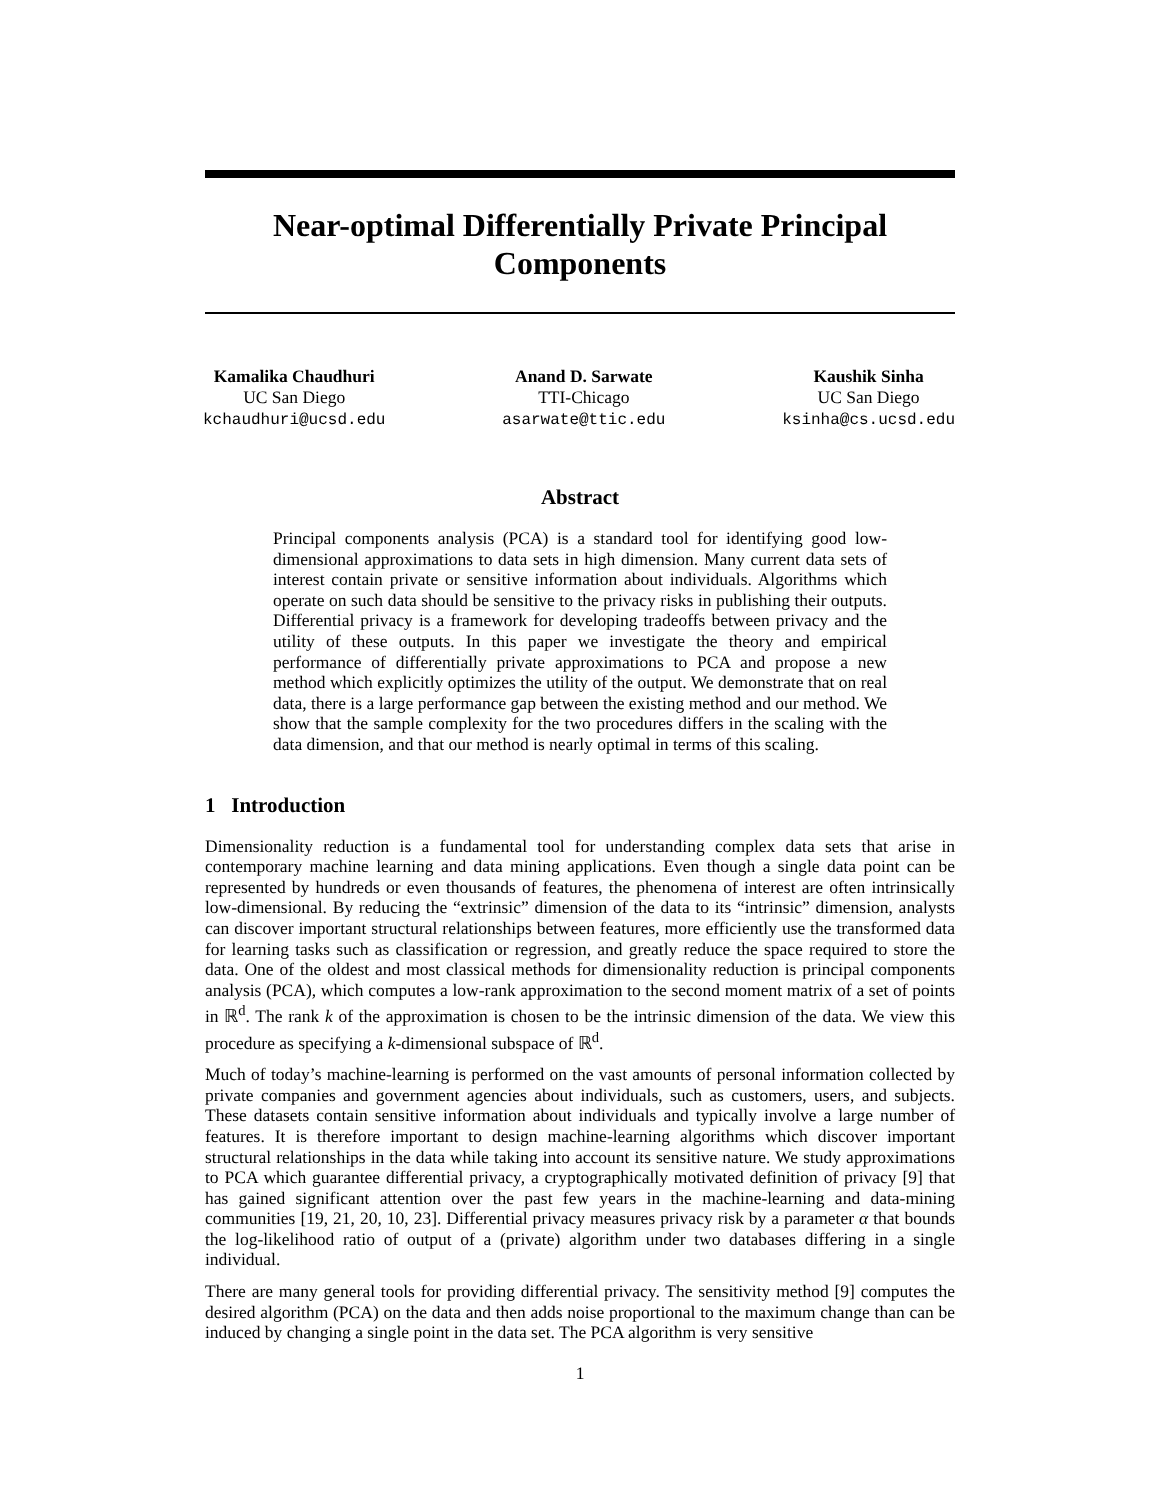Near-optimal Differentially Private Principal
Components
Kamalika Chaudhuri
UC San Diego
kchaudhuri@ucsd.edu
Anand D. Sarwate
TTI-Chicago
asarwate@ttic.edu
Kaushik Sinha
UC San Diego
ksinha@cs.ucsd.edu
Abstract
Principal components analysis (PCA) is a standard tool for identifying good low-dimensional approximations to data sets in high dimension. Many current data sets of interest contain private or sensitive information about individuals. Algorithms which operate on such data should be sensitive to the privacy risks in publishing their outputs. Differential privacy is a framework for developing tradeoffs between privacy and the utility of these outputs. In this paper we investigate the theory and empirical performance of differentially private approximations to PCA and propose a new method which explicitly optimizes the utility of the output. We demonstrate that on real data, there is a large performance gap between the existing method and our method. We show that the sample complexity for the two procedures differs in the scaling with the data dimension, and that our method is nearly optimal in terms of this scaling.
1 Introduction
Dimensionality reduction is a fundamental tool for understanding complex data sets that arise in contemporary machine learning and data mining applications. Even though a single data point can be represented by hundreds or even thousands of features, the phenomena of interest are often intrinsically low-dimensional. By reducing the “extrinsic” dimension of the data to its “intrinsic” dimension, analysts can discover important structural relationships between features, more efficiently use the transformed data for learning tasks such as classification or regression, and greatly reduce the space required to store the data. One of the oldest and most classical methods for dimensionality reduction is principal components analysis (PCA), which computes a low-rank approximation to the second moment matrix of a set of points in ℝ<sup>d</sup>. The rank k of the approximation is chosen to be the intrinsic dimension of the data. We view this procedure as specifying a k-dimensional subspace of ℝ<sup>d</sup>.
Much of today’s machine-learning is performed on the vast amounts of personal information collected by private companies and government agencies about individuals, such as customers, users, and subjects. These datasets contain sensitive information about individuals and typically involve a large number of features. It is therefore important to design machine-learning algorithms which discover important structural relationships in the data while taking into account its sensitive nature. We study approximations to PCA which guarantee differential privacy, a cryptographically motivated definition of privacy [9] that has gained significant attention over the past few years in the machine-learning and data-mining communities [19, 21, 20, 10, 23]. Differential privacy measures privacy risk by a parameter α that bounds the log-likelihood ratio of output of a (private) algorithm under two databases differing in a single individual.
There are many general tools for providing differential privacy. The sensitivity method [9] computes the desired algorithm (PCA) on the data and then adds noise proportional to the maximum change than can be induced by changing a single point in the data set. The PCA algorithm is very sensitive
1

•••••

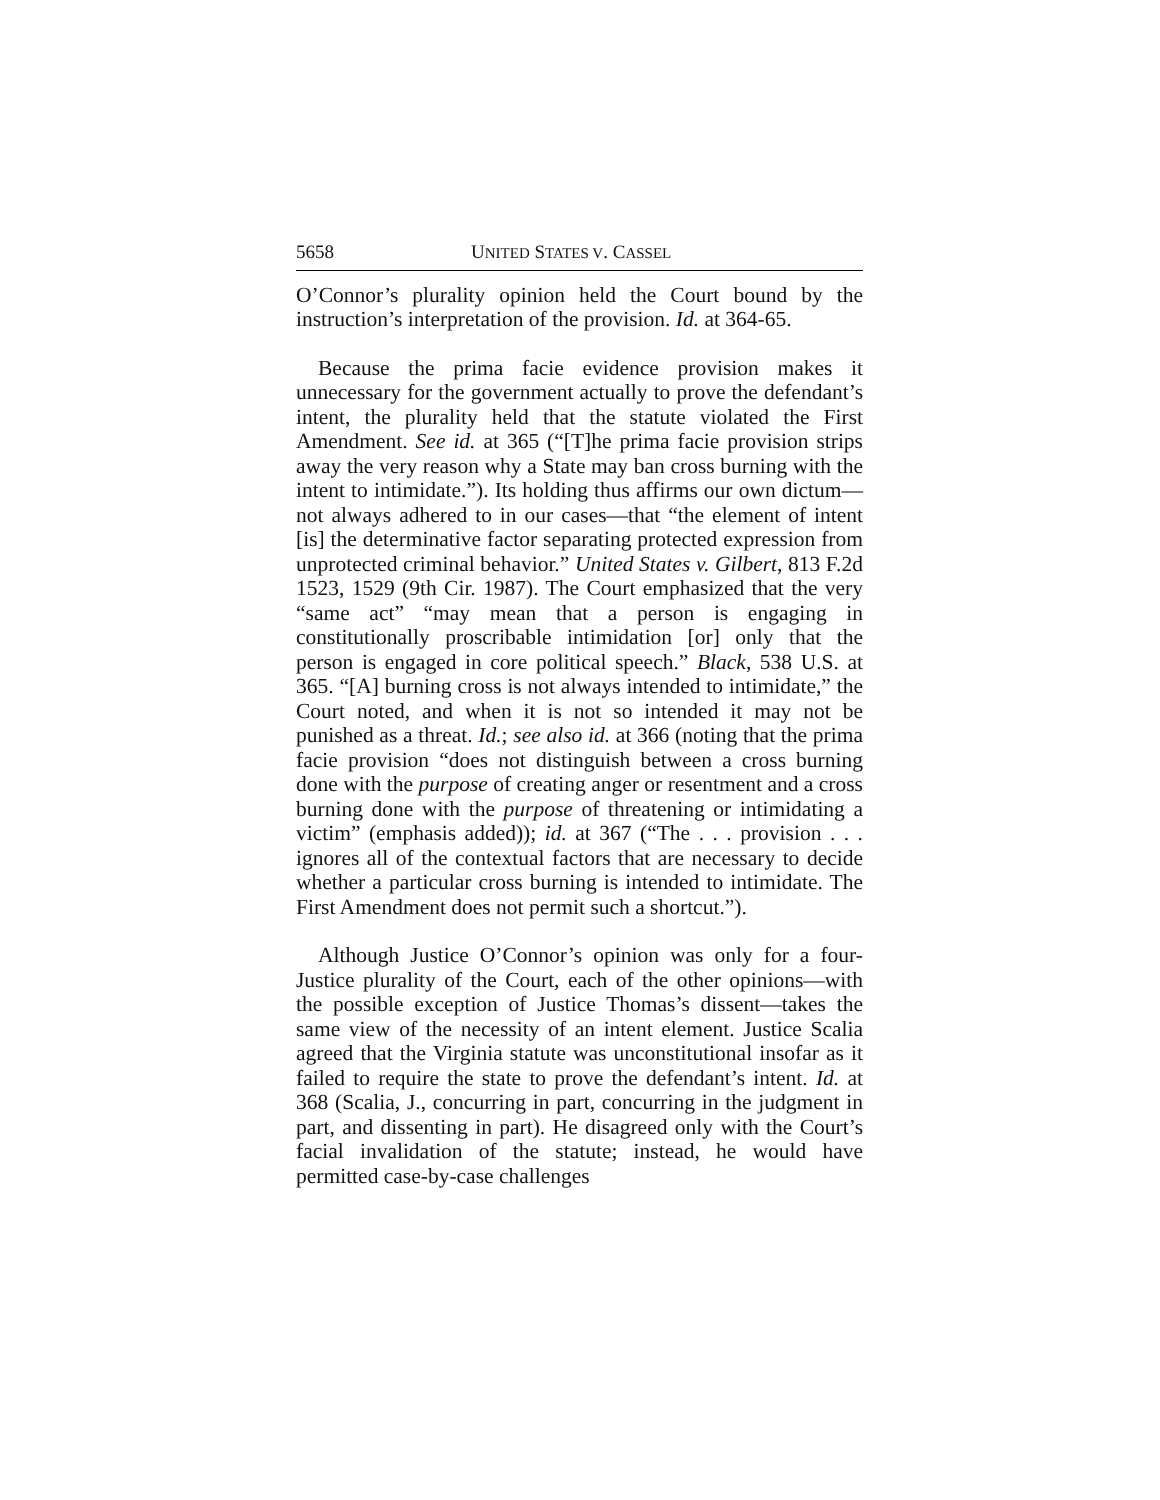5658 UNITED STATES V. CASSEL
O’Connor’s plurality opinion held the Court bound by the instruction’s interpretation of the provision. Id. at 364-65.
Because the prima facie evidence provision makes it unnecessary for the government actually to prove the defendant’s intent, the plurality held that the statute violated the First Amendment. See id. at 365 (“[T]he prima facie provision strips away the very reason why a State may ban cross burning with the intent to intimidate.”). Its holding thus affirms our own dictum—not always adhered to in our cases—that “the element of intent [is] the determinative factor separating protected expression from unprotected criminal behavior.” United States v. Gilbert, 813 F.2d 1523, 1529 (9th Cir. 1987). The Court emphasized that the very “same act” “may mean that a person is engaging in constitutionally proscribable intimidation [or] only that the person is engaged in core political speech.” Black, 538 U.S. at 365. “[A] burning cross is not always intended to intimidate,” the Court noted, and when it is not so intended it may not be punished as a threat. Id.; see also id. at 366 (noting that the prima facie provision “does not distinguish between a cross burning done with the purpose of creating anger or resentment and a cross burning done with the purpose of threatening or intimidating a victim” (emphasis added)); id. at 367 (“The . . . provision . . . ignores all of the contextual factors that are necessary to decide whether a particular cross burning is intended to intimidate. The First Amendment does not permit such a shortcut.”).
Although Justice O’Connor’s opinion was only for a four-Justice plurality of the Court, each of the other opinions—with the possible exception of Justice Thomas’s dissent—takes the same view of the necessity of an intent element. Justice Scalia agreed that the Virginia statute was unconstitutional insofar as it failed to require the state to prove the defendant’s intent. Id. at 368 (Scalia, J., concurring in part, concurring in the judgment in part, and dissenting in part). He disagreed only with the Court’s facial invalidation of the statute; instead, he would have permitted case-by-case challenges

•••••

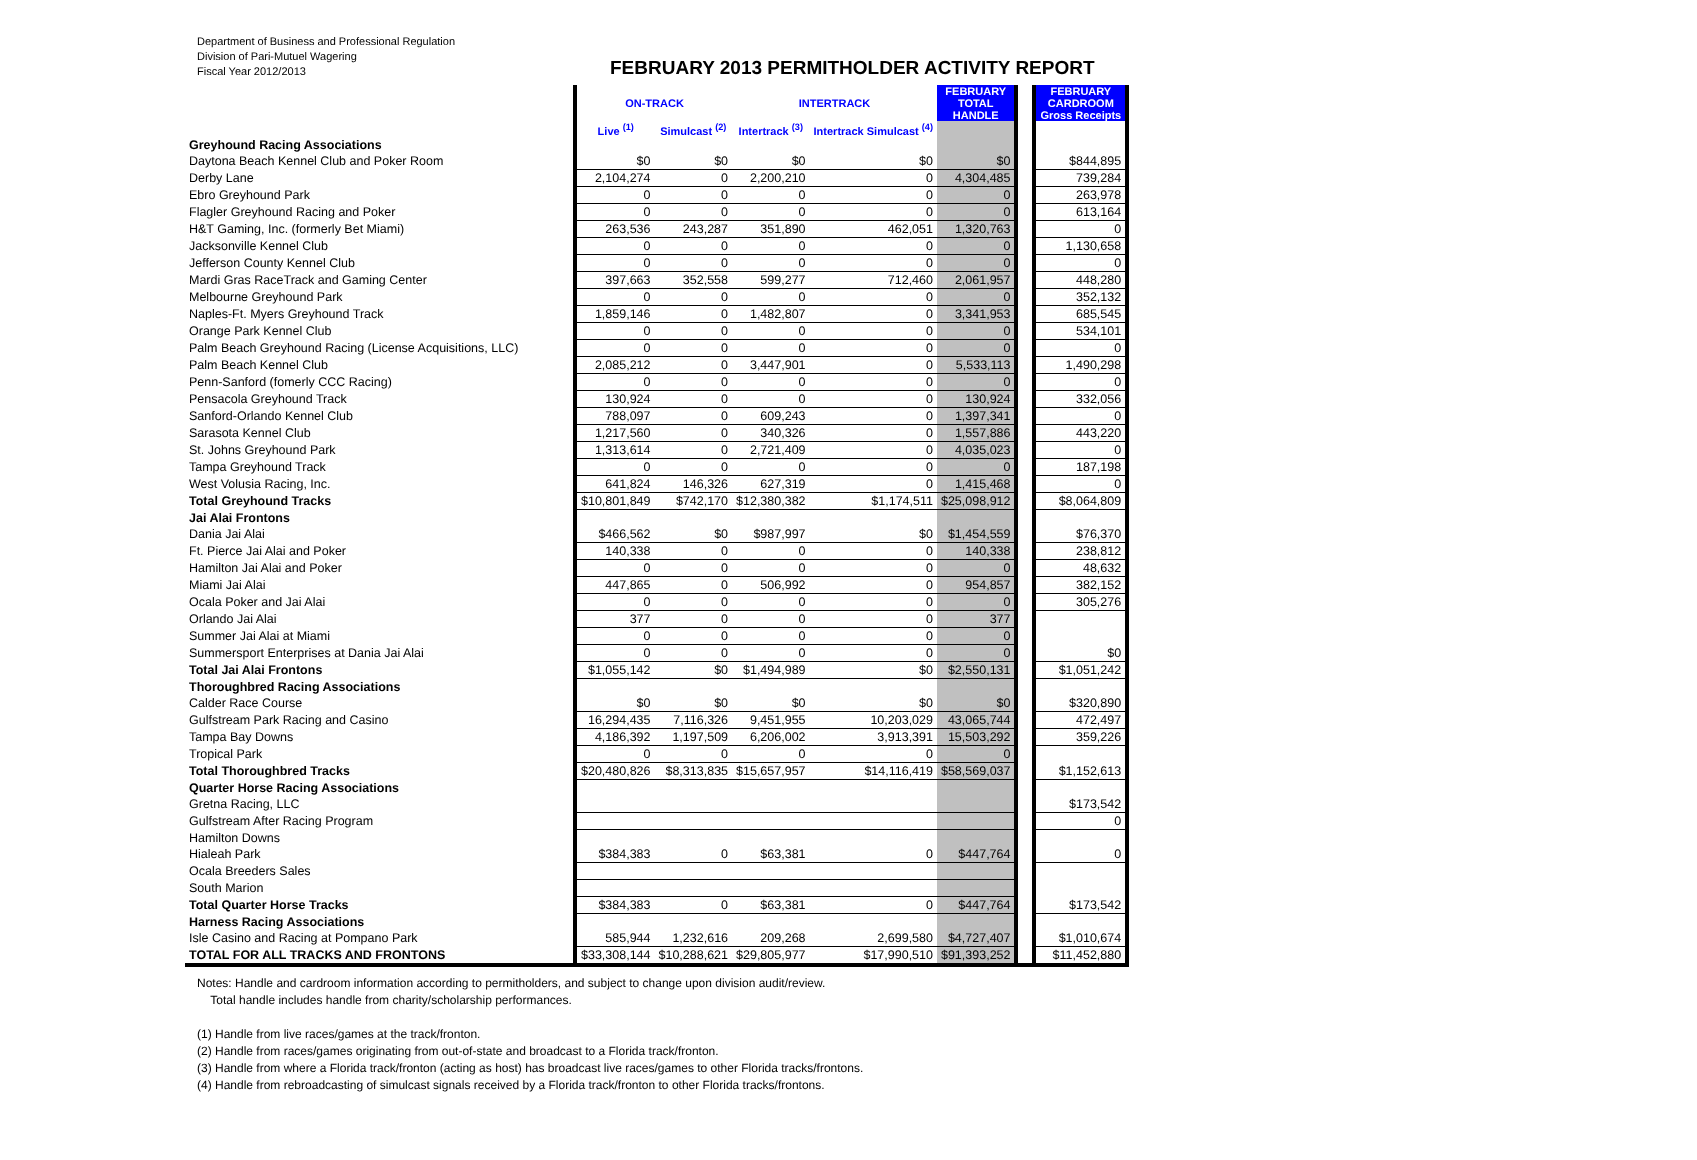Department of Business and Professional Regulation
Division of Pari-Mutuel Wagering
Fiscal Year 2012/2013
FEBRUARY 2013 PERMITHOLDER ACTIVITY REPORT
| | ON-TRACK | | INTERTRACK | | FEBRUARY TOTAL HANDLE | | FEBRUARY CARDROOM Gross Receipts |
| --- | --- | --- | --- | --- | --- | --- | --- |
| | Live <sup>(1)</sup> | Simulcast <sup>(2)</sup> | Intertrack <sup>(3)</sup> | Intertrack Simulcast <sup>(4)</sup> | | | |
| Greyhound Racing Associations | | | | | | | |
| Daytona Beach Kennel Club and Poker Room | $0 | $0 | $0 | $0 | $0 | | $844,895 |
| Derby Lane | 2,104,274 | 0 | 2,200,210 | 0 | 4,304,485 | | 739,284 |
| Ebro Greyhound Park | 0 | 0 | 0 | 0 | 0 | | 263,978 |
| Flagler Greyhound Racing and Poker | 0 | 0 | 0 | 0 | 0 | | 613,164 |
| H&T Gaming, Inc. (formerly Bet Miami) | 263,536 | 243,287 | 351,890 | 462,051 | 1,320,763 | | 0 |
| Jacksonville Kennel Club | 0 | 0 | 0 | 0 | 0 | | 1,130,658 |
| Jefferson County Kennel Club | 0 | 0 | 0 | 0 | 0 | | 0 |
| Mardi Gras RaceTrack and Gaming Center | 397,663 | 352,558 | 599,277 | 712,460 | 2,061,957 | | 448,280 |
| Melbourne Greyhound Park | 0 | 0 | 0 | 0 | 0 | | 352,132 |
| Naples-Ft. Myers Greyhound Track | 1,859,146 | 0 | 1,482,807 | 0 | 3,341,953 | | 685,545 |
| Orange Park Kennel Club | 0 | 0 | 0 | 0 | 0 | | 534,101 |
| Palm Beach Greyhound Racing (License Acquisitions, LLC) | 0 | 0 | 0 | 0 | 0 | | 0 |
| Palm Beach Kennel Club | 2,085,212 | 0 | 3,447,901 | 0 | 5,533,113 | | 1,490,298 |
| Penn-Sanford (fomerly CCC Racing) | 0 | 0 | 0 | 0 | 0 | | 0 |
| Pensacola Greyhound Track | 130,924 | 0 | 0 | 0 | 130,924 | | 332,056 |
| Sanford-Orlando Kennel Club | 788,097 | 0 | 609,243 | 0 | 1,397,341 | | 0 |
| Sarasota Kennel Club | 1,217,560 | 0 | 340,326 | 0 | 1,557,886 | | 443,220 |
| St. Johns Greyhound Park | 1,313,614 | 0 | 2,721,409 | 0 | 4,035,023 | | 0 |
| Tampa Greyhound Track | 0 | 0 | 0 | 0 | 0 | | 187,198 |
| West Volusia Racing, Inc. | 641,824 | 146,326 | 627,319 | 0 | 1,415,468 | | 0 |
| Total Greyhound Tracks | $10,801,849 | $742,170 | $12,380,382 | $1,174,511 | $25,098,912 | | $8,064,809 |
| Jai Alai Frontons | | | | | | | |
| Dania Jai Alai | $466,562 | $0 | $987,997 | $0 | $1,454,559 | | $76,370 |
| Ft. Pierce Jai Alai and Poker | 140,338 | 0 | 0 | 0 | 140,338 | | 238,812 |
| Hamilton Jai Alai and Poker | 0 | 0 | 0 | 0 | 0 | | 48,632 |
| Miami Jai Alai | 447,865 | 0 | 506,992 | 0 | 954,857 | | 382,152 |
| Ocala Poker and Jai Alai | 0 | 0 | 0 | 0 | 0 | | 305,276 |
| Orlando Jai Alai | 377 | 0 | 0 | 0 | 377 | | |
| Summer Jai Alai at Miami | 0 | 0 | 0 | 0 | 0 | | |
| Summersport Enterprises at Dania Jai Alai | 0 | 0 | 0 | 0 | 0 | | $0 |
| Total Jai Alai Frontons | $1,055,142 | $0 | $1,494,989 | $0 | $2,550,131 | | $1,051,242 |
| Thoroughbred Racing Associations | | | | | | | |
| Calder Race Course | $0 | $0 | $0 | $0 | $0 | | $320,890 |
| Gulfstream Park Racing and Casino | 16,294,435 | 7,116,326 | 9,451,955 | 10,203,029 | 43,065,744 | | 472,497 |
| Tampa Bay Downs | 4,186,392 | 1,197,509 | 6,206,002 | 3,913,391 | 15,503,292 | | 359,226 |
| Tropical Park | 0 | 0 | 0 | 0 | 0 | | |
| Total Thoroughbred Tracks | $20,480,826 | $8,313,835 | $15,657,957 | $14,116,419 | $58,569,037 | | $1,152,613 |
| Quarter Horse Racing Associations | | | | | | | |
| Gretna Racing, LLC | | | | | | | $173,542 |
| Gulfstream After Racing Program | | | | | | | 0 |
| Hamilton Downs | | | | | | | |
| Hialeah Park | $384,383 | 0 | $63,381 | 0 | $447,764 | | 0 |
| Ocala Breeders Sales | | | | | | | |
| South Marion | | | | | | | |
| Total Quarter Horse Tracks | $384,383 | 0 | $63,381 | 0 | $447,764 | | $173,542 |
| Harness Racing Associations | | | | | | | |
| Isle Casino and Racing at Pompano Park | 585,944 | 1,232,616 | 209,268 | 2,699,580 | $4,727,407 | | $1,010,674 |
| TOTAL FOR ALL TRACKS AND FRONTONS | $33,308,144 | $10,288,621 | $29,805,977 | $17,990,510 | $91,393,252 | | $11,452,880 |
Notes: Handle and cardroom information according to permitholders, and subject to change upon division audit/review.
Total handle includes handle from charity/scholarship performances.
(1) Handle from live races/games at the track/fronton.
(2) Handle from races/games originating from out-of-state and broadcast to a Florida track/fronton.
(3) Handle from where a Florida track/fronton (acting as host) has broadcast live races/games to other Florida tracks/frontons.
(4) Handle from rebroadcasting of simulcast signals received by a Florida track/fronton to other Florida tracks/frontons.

•••••

**What you are asked to do:** Within the records, in how many lines does the string "Club" occur? Give the number and no other text.

**Solution to this exercise:** 7